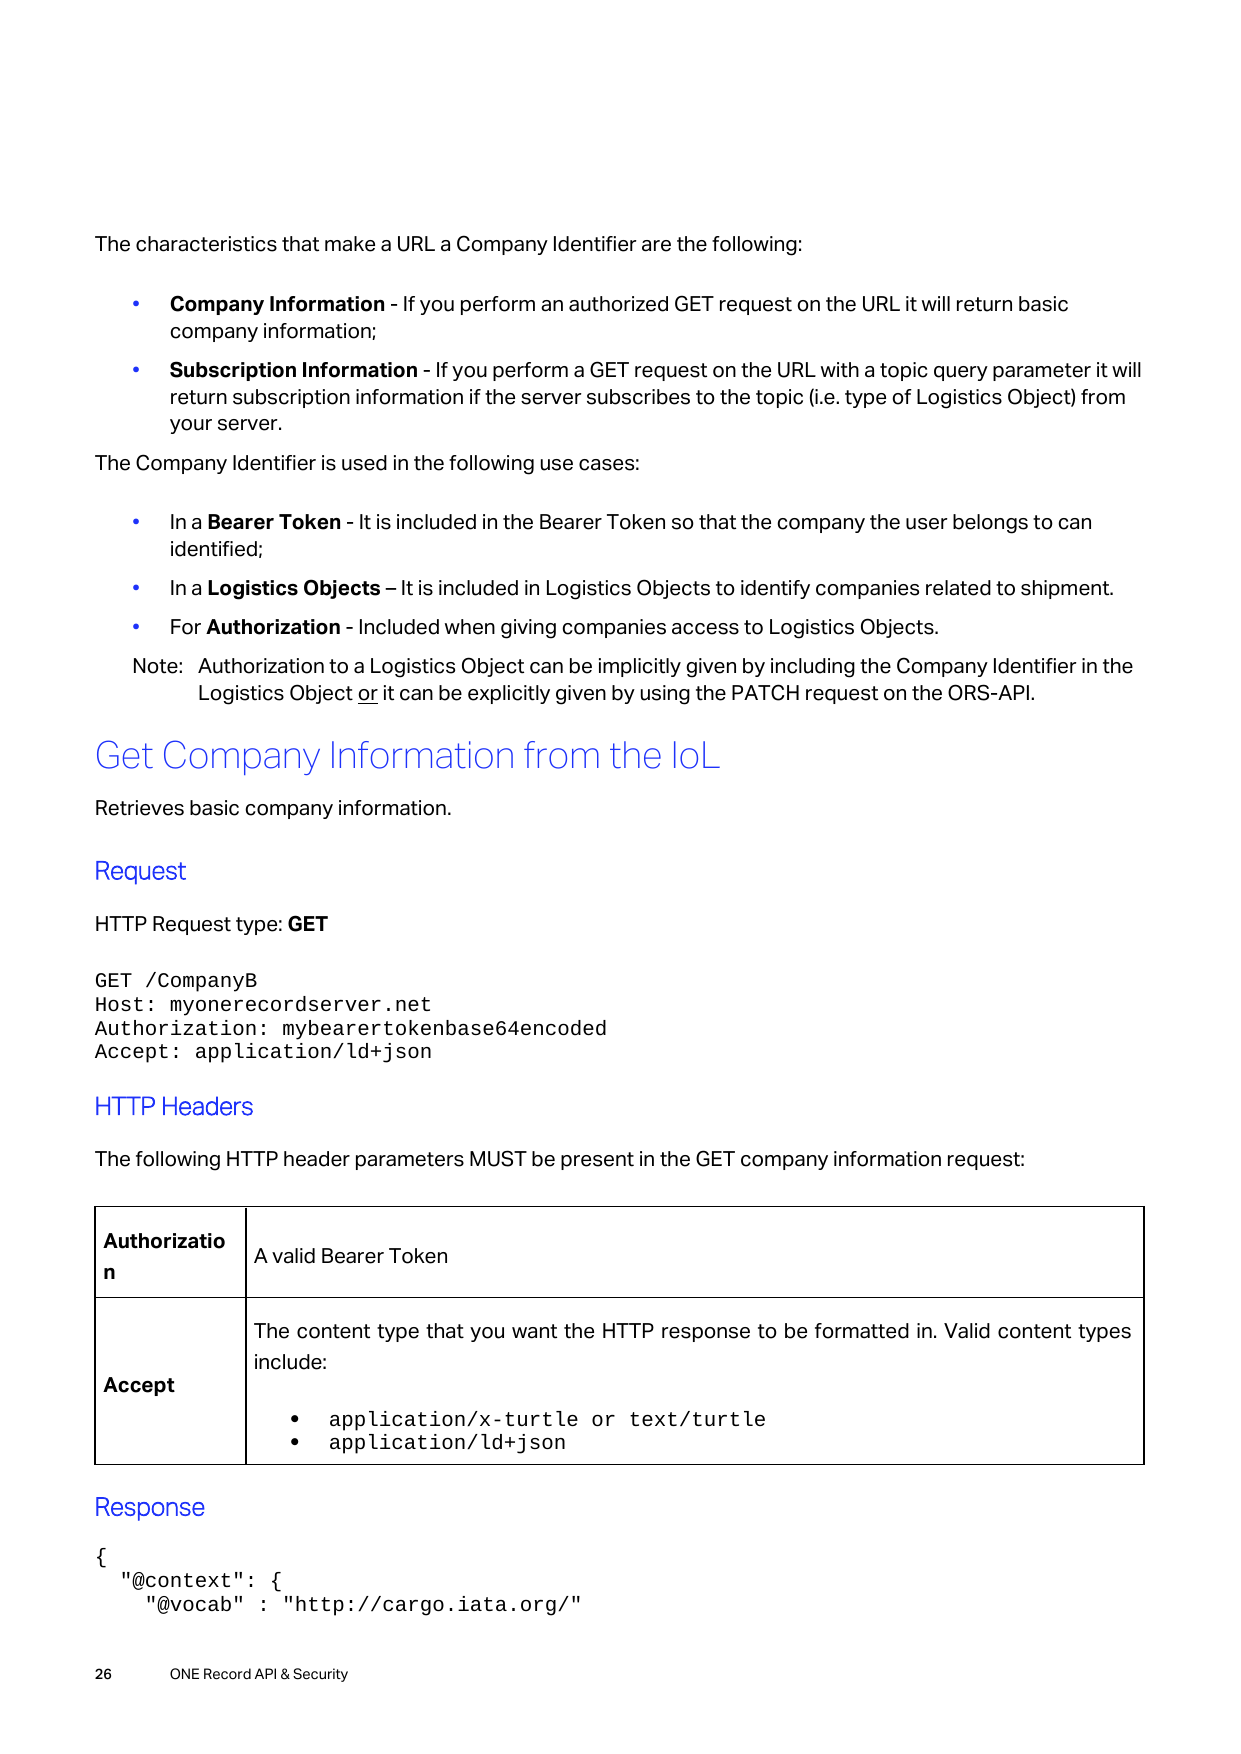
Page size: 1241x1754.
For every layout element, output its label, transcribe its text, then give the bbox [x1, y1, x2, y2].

table_cell The content type that you want the HTTP response to be formatted in. Valid content types include: application/x-turtle or text/turtle application/ld+json [247, 1298, 1143, 1464]
text Authorization: mybearertokenbase64encoded [94, 1017, 1146, 1041]
text The Company Identifier is used in the following use cases: [94, 449, 1143, 476]
text In a Bearer Token - It is included in the Bearer Token so that the company the user belongs to can identified; [132, 509, 1146, 562]
text For Authorization - Included when giving companies access to Logistics Objects. [132, 614, 1146, 641]
subtitle Request [94, 854, 1146, 885]
text HTTP Request type: GET [94, 910, 1143, 937]
text Host: myonerecordserver.net [94, 994, 1146, 1017]
subtitle Get Company Information from the IoL [94, 731, 1146, 779]
text { [94, 1547, 1146, 1570]
subtitle HTTP Headers [94, 1090, 1146, 1121]
text Company Information - If you perform an authorized GET request on the URL it will return basic company information; [132, 291, 1146, 344]
text "@context": { [94, 1570, 1146, 1594]
table_header A valid Bearer Token [247, 1207, 1143, 1296]
text In a Logistics Objects – It is included in Logistics Objects to identify companies related to shipment. [132, 575, 1146, 601]
list Note: Authorization to a Logistics Object can be implicitly given by including the Company Identifier in the Logistics Object or it can be explicitly given by using the PATCH request on the ORS-API. [132, 653, 1146, 706]
text The characteristics that make a URL a Company Identifier are the following: [94, 231, 1143, 258]
text GET /CompanyB [94, 970, 1146, 994]
subtitle Response [94, 1490, 1146, 1522]
table_cell Accept [96, 1298, 245, 1464]
text Subscription Information - If you perform a GET request on the URL with a topic query parameter it will return subscription information if the server subscribes to the topic (i.e. type of Logistics Object) from your server. [132, 357, 1146, 437]
text Retrieves basic company information. [94, 794, 1143, 821]
table_header Authorization [96, 1207, 246, 1296]
text The following HTTP header parameters MUST be present in the GET company information request: [94, 1146, 1143, 1173]
text Accept: application/ld+json [94, 1041, 1146, 1065]
text "@vocab" : "http://cargo.iata.org/" [94, 1594, 1146, 1617]
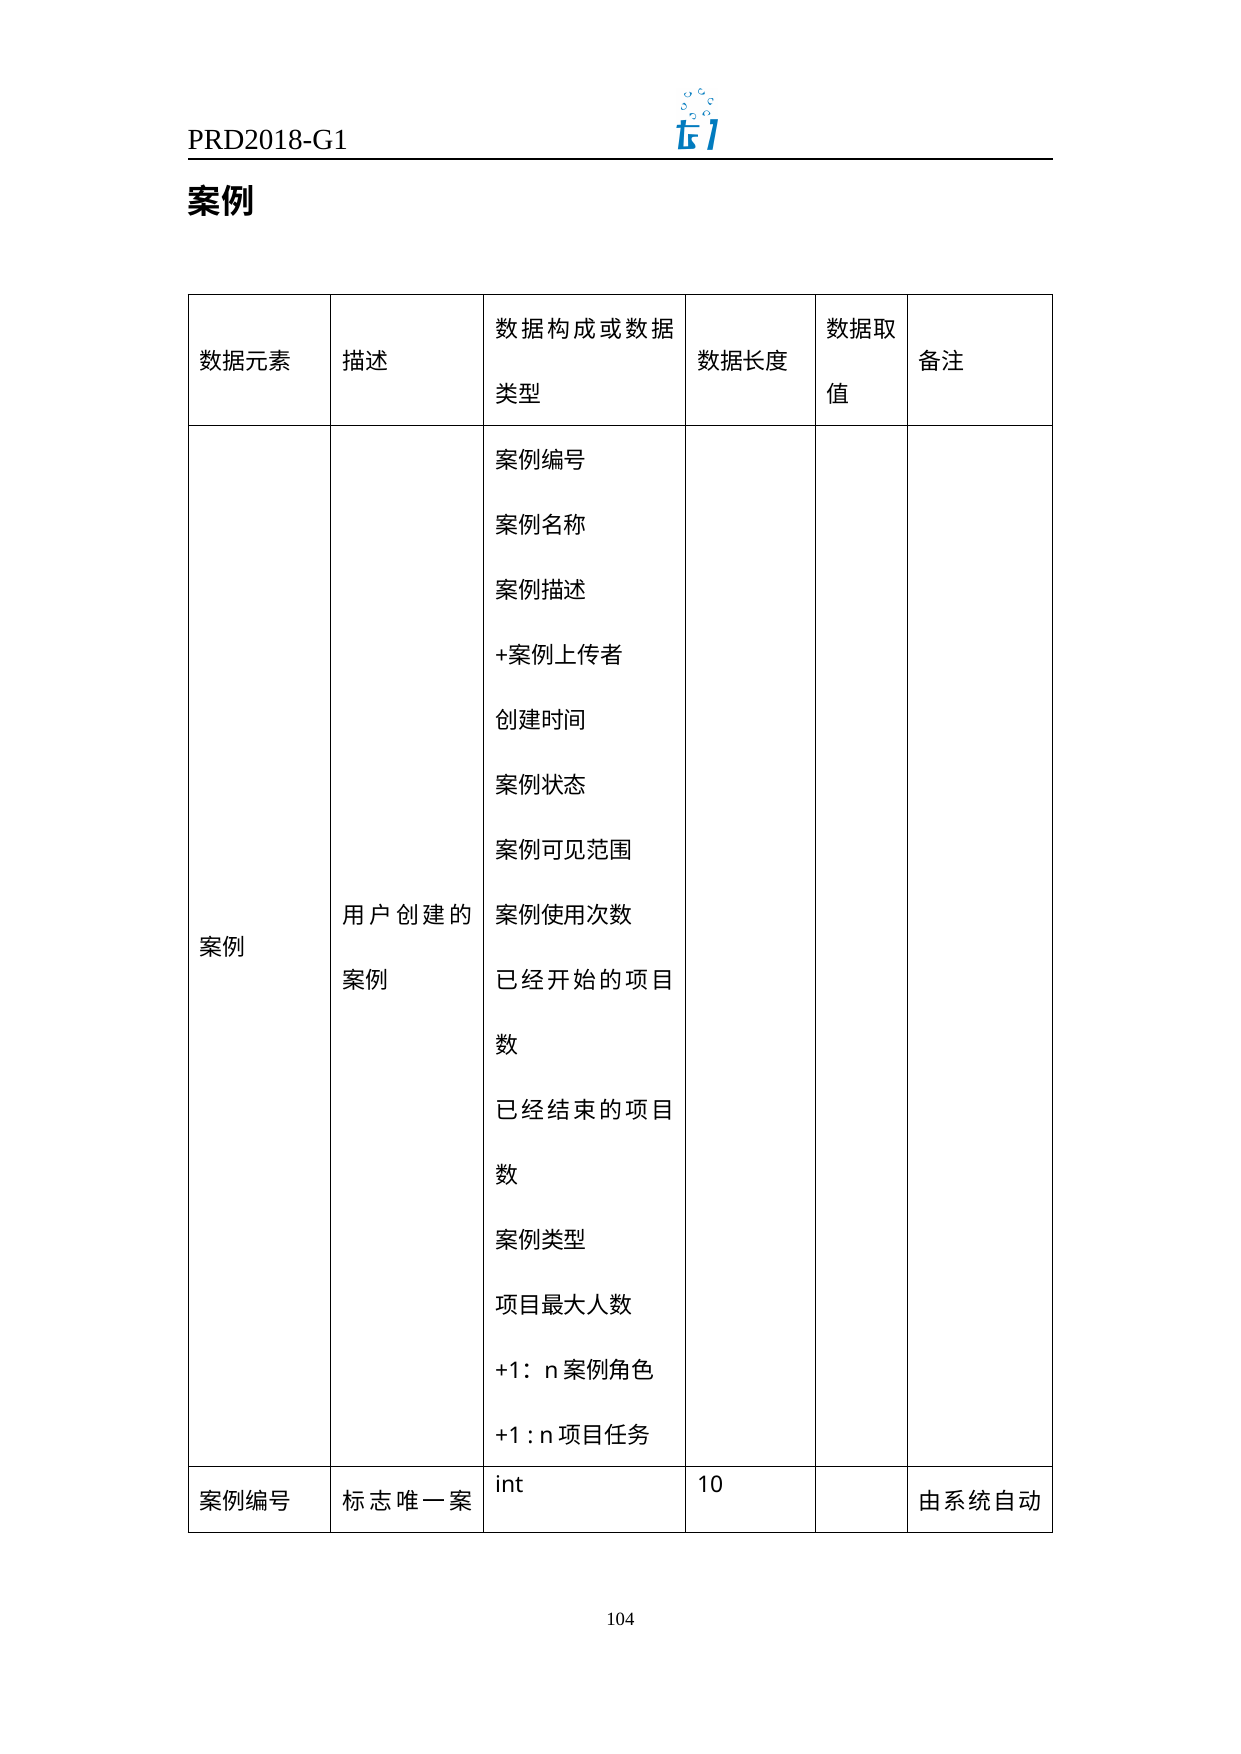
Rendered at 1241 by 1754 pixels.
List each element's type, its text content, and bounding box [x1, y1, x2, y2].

table_header 备注 [908, 295, 1052, 425]
table_cell [816, 426, 907, 1466]
table_cell 案例编号 案例名称 案例描述 +案例上传者 创建时间 案例状态 案例可见范围 案例使用次数 已经开始的项目数 已经结束的项目数 案例类型 项目最大人数 +1：n案例角色 +1 : n项目任务 [484, 426, 685, 1466]
table_cell [908, 426, 1052, 1466]
table_header 数据长度 [686, 295, 815, 425]
table_header 数据元素 [189, 295, 330, 425]
table_cell 案例编号 [189, 1467, 330, 1532]
table_cell 由系统自动创建，每创建一个案例加1 [908, 1467, 1052, 1532]
table_cell [816, 1467, 907, 1532]
table_header 数据取值 [816, 295, 907, 425]
table_cell int [484, 1467, 685, 1532]
table_cell 标志唯一案例 [331, 1467, 483, 1532]
table_cell 案例 [189, 426, 330, 1466]
picture [676, 88, 719, 150]
table_cell 10 [686, 1467, 815, 1532]
table_header 描述 [331, 295, 483, 425]
subtitle 案例 [187, 167, 1053, 232]
table_cell 用户创建的案例 [331, 426, 483, 1466]
table_cell [686, 426, 815, 1466]
table_header 数据构成或数据类型 [484, 295, 685, 425]
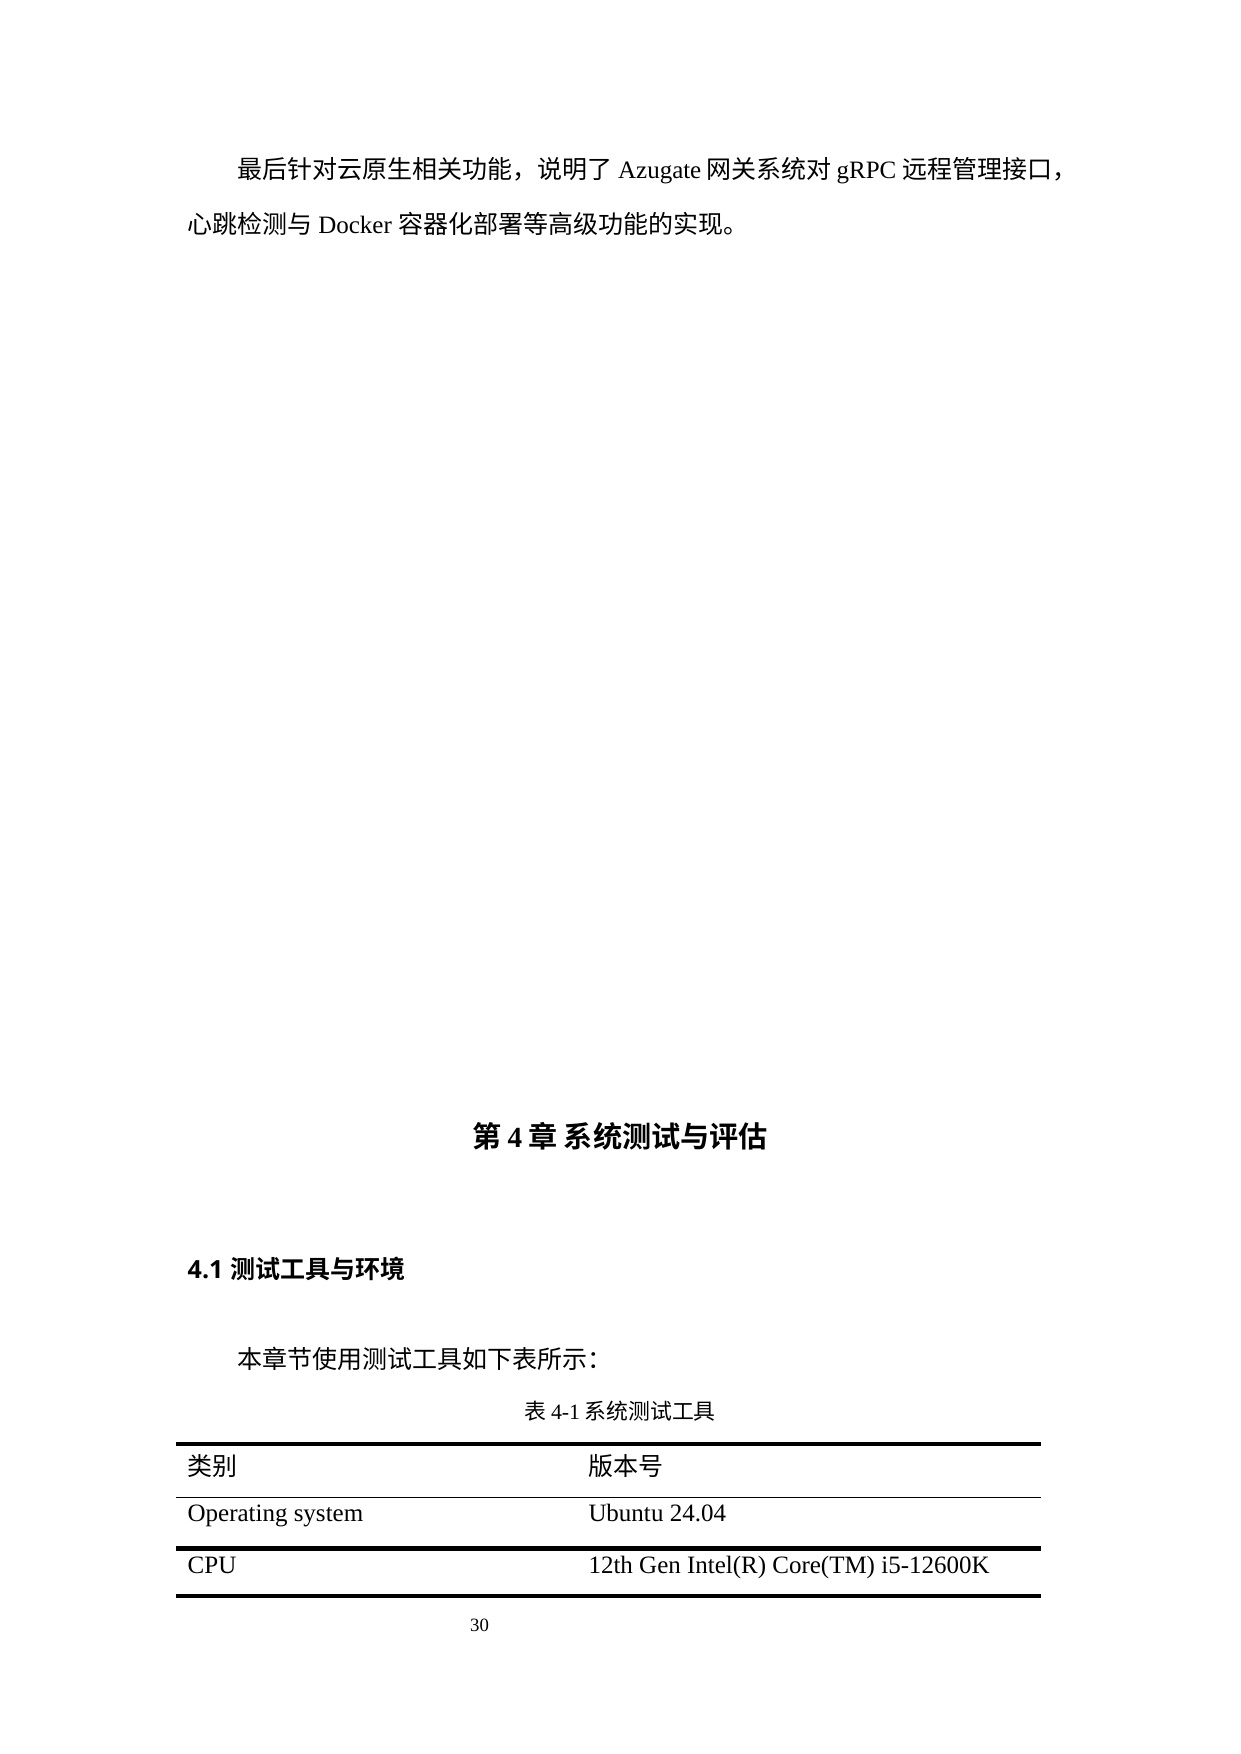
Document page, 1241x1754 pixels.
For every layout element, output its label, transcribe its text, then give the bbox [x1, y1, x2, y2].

subtitle 第4章 系统测试与评估 [187, 1113, 1053, 1156]
table_cell Ubuntu 24.04 [577, 1498, 1041, 1546]
table_header 版本号 [577, 1446, 1041, 1497]
table_cell Operating system [176, 1498, 577, 1546]
text 本章节使用测试工具如下表所示： [187, 1339, 1053, 1376]
text 表4-1系统测试工具 [187, 1394, 1053, 1426]
subtitle 4.1 测试工具与环境 [187, 1250, 1053, 1286]
table_cell CPU [176, 1551, 577, 1594]
text 最后针对云原生相关功能，说明了Azugate网关系统对gRPC 远程管理接口，心跳检测与 Docker 容器化部署等高级功能的实现。 [187, 150, 1053, 241]
table_header 类别 [176, 1446, 577, 1497]
table_cell 12th Gen Intel(R) Core(TM) i5-12600K [577, 1551, 1041, 1594]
______
[Work item]
Lines in the data that include the word "Objects" should all be copied.

[Solution to the exercise]
text For Authorization - Included when giving companies access to Logistics Objects. [132, 614, 1146, 641]
text In a Logistics Objects – It is included in Logistics Objects to identify companies related to shipment. [132, 575, 1146, 601]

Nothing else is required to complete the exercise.